Because I prefer external trade routes my cities are rarely connected. I think it is sad that roads just do not appear over time naturally like they do in the real world.

I'm very certain roads don't work like that in the real world. From first hand experience, Even minor road projects eat absurd amounts of time and money, and far, far too many meetings to be 'natural' in any sense of the word.
 
I'm very certain roads don't work like that in the real world. From first hand experience, Even minor road projects eat absurd amounts of time and money, and far, far too many meetings to be 'natural' in any sense of the word.
In England, the Romans built an extensive network of very straight roads. Historians state that when the Romans left the local population took the shortest route between towns which often was not roman roads and our road network built up from there. Roads have only been heavily maintained in the last couple of hundred years.
Hence we have lots of winding roads... and some very straight.
Very certain of modern roads, sure.
 
In England, the Romans built an extensive network of very straight roads.
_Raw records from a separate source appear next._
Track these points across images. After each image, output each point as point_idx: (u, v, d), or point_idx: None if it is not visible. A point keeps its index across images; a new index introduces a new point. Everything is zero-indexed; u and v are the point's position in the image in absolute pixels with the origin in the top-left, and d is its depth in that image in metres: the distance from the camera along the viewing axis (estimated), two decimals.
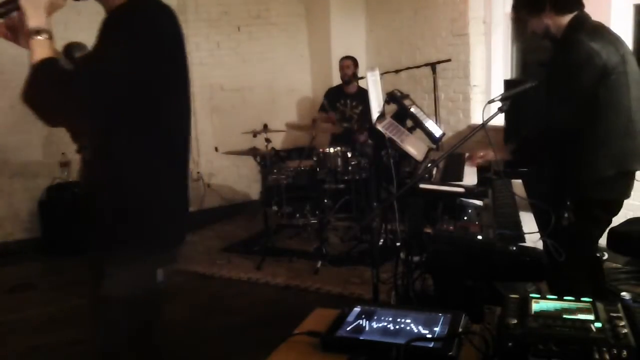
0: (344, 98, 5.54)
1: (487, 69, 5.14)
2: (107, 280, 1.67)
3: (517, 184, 2.78)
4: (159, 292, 1.78)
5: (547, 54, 2.70)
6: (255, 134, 4.73)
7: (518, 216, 2.24)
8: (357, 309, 1.46)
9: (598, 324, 1.17)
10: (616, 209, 2.60)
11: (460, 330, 1.30)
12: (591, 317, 1.21)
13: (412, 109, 3.16)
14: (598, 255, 2.86)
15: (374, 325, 1.37)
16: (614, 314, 1.21)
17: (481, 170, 2.72)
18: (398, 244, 2.81)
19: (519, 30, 2.66)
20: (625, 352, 1.09)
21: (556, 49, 2.60)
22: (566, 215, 2.37)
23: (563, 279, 2.49)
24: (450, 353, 1.22)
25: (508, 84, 4.30)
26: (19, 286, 4.30)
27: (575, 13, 2.52)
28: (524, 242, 1.91)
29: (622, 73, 2.42)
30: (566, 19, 2.52)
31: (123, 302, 1.66)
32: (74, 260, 4.77)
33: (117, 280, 1.66)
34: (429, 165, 2.42)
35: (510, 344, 1.15)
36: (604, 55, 2.38)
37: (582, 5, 2.54)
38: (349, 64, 5.48)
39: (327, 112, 5.56)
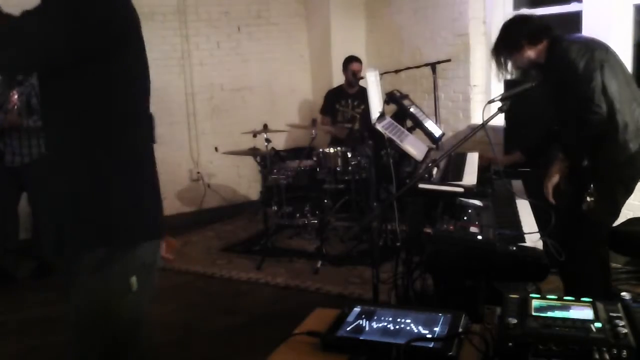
0: (345, 99, 5.52)
1: (487, 69, 5.13)
2: (75, 288, 1.50)
3: (517, 184, 2.79)
4: (137, 302, 1.53)
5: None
6: (255, 134, 4.73)
7: (518, 216, 2.24)
8: (357, 309, 1.46)
9: (598, 324, 1.17)
10: (633, 186, 2.74)
11: (460, 330, 1.30)
12: (591, 317, 1.21)
13: (412, 109, 3.16)
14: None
15: (374, 325, 1.37)
16: (614, 314, 1.21)
17: (481, 170, 2.73)
18: (398, 244, 2.81)
19: (500, 69, 2.87)
20: (625, 352, 1.09)
21: (547, 70, 2.76)
22: (588, 199, 2.49)
23: (577, 277, 2.58)
24: (450, 353, 1.22)
25: (508, 84, 4.30)
26: (18, 286, 4.30)
27: (549, 38, 2.72)
28: (524, 242, 1.91)
29: (611, 60, 2.62)
30: (544, 45, 2.72)
31: (93, 314, 1.49)
32: None
33: (85, 287, 1.49)
34: (430, 165, 2.42)
35: (510, 344, 1.15)
36: (590, 50, 2.58)
37: (553, 30, 2.75)
38: (360, 68, 5.39)
39: (326, 116, 5.56)
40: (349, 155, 4.59)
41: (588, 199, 2.57)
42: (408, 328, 1.34)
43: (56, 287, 4.21)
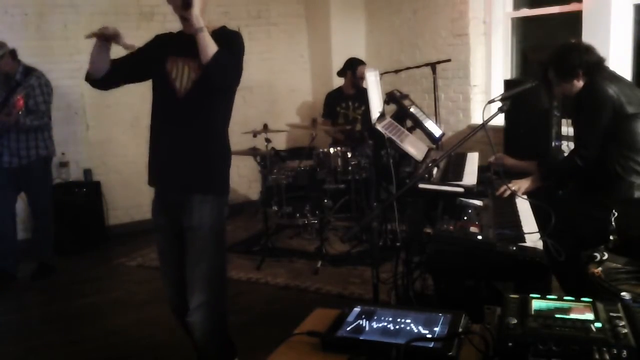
0: (345, 101, 5.50)
1: (487, 69, 5.14)
2: (197, 214, 2.36)
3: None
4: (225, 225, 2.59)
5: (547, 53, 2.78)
6: (255, 134, 4.73)
7: (518, 216, 2.24)
8: (357, 309, 1.46)
9: (598, 324, 1.17)
10: None
11: (460, 330, 1.30)
12: (591, 317, 1.21)
13: (412, 109, 3.16)
14: None
15: (374, 325, 1.37)
16: (614, 314, 1.21)
17: (481, 170, 2.73)
18: (398, 244, 2.81)
19: (548, 88, 2.87)
20: (625, 352, 1.09)
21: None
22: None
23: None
24: (450, 353, 1.22)
25: (508, 84, 4.30)
26: (18, 286, 4.30)
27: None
28: (524, 242, 1.91)
29: None
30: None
31: (212, 229, 2.40)
32: (73, 260, 4.78)
33: (206, 213, 2.38)
34: (430, 165, 2.43)
35: (510, 344, 1.15)
36: (621, 98, 2.53)
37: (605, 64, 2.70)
38: (364, 70, 5.36)
39: (328, 120, 5.55)
40: (349, 155, 4.59)
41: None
42: (408, 328, 1.34)
43: (56, 287, 4.24)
Historians state that when the Romans left the local population took the shortest route between towns which often was not roman roads and our road network built up from there. Roads have only been heavily maintained in the last couple of hundred years.
Hence we have lots of winding roads... and some very straight.
Very certain of modern roads, sure.
True, but I'm guessing the people were going from town to town mostly because of trade.

I would have wanted an alternative way to make roads too. I also like externals but my "need" to have my cities all hooked together over-trumped that in most of my early games.
 
True, but I'm guessing the people were going from town to town mostly because of trade.
Marketplaces, more shopping and work than trade caravans. Also celebrations, relatives, everything you can think of, traders... nope.... local marketplaces were where you went to sell your pig and buy some vegetables. Call it trade if you want but it was really called survival.
 
Does anyone know the movement boost from railroads?
 
Marketplaces, more shopping and work than trade caravans. Also celebrations, relatives, everything you can think of, traders... nope.... local marketplaces were where you went to sell your pig and buy some vegetables. Call it trade if you want but it was really called survival.
Well the district already get roads in them, right?
 
Is the resource requirement for railroads a one time cost, or is there an ongoing maintenance cost?